TASK ITEM> Extract the text from each of the following entries and reproduce every line verbatim, in its original order and language.

◆ ◆ ◆ ◆

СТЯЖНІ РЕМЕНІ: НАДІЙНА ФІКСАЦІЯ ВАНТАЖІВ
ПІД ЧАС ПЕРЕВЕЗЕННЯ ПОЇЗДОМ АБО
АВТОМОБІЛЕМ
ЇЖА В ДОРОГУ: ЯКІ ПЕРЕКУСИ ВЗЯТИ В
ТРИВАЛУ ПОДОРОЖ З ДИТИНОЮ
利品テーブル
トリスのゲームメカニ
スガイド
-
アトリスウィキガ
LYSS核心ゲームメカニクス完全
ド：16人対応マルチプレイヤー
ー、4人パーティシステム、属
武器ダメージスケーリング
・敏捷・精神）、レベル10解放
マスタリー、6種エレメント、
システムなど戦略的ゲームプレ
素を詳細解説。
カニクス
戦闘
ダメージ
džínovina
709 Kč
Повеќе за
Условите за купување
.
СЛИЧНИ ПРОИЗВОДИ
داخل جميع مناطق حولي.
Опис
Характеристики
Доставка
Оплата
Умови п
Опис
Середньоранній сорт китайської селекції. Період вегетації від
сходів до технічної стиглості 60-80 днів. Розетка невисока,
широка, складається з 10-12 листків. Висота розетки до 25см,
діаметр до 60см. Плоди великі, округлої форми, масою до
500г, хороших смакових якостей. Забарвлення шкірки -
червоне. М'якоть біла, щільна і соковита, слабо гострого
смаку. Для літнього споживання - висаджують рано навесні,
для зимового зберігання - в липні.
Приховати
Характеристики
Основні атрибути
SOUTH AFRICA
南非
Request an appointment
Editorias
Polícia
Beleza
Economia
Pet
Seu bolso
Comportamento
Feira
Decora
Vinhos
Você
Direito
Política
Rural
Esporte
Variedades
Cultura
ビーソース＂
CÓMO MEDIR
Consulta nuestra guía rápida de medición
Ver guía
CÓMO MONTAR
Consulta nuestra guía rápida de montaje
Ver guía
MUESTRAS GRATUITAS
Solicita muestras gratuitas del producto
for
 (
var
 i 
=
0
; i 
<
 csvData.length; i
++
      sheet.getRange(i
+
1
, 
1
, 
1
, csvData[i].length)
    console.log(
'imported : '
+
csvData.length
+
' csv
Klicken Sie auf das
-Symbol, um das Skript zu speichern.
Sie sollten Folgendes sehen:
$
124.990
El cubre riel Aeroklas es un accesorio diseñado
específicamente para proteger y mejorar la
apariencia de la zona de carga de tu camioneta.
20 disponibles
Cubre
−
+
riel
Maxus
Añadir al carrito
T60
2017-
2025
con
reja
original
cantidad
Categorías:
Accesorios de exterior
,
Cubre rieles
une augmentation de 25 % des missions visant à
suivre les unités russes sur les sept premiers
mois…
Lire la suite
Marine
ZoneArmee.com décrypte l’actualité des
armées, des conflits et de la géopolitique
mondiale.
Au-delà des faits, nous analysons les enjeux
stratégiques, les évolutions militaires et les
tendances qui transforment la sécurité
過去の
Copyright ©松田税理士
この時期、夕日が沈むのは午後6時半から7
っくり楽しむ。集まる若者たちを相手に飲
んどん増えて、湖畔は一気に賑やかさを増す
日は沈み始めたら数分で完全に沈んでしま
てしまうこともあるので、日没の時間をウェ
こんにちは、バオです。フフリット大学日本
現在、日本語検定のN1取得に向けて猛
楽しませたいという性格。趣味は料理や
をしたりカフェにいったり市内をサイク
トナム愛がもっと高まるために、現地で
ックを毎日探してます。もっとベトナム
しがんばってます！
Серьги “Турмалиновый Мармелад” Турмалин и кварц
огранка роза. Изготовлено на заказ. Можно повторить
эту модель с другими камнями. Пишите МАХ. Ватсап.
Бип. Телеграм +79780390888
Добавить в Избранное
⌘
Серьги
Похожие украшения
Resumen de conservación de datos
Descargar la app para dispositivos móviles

◆ ◆ ◆ ◆

EXERCISE ANSWER>
СТЯЖНІ РЕМЕНІ: НАДІЙНА ФІКСАЦІЯ ВАНТАЖІВ
ПІД ЧАС ПЕРЕВЕЗЕННЯ ПОЇЗДОМ АБО
АВТОМОБІЛЕМ
ЇЖА В ДОРОГУ: ЯКІ ПЕРЕКУСИ ВЗЯТИ В
ТРИВАЛУ ПОДОРОЖ З ДИТИНОЮ
利品テーブル
トリスのゲームメカニ
スガイド
-
アトリスウィキガ
LYSS核心ゲームメカニクス完全
ド：16人対応マルチプレイヤー
ー、4人パーティシステム、属
武器ダメージスケーリング
・敏捷・精神）、レベル10解放
マスタリー、6種エレメント、
システムなど戦略的ゲームプレ
素を詳細解説。
カニクス
戦闘
ダメージ
džínovina
709 Kč
Повеќе за
Условите за купување
.
СЛИЧНИ ПРОИЗВОДИ
داخل جميع مناطق حولي.
Опис
Характеристики
Доставка
Оплата
Умови п
Опис
Середньоранній сорт китайської селекції. Період вегетації від
сходів до технічної стиглості 60-80 днів. Розетка невисока,
широка, складається з 10-12 листків. Висота розетки до 25см,
діаметр до 60см. Плоди великі, округлої форми, масою до
500г, хороших смакових якостей. Забарвлення шкірки -
червоне. М'якоть біла, щільна і соковита, слабо гострого
смаку. Для літнього споживання - висаджують рано навесні,
для зимового зберігання - в липні.
Приховати
Характеристики
Основні атрибути
SOUTH AFRICA
南非
Request an appointment
Editorias
Polícia
Beleza
Economia
Pet
Seu bolso
Comportamento
Feira
Decora
Vinhos
Você
Direito
Política
Rural
Esporte
Variedades
Cultura
ビーソース＂
CÓMO MEDIR
Consulta nuestra guía rápida de medición
Ver guía
CÓMO MONTAR
Consulta nuestra guía rápida de montaje
Ver guía
MUESTRAS GRATUITAS
Solicita muestras gratuitas del producto
for
 (
var
 i 
=
0
; i 
<
 csvData.length; i
++
      sheet.getRange(i
+
1
, 
1
, 
1
, csvData[i].length)
    console.log(
'imported : '
+
csvData.length
+
' csv
Klicken Sie auf das
-Symbol, um das Skript zu speichern.
Sie sollten Folgendes sehen:
$
124.990
El cubre riel Aeroklas es un accesorio diseñado
específicamente para proteger y mejorar la
apariencia de la zona de carga de tu camioneta.
20 disponibles
Cubre
−
+
riel
Maxus
Añadir al carrito
T60
2017-
2025
con
reja
original
cantidad
Categorías:
Accesorios de exterior
,
Cubre rieles
une augmentation de 25 % des missions visant à
suivre les unités russes sur les sept premiers
mois…
Lire la suite
Marine
ZoneArmee.com décrypte l’actualité des
armées, des conflits et de la géopolitique
mondiale.
Au-delà des faits, nous analysons les enjeux
stratégiques, les évolutions militaires et les
tendances qui transforment la sécurité
過去の
Copyright ©松田税理士
この時期、夕日が沈むのは午後6時半から7
っくり楽しむ。集まる若者たちを相手に飲
んどん増えて、湖畔は一気に賑やかさを増す
日は沈み始めたら数分で完全に沈んでしま
てしまうこともあるので、日没の時間をウェ
こんにちは、バオです。フフリット大学日本
現在、日本語検定のN1取得に向けて猛
楽しませたいという性格。趣味は料理や
をしたりカフェにいったり市内をサイク
トナム愛がもっと高まるために、現地で
ックを毎日探してます。もっとベトナム
しがんばってます！
Серьги “Турмалиновый Мармелад” Турмалин и кварц
огранка роза. Изготовлено на заказ. Можно повторить
эту модель с другими камнями. Пишите МАХ. Ватсап.
Бип. Телеграм +79780390888
Добавить в Избранное
⌘
Серьги
Похожие украшения
Resumen de conservación de datos
Descargar la app para dispositivos móviles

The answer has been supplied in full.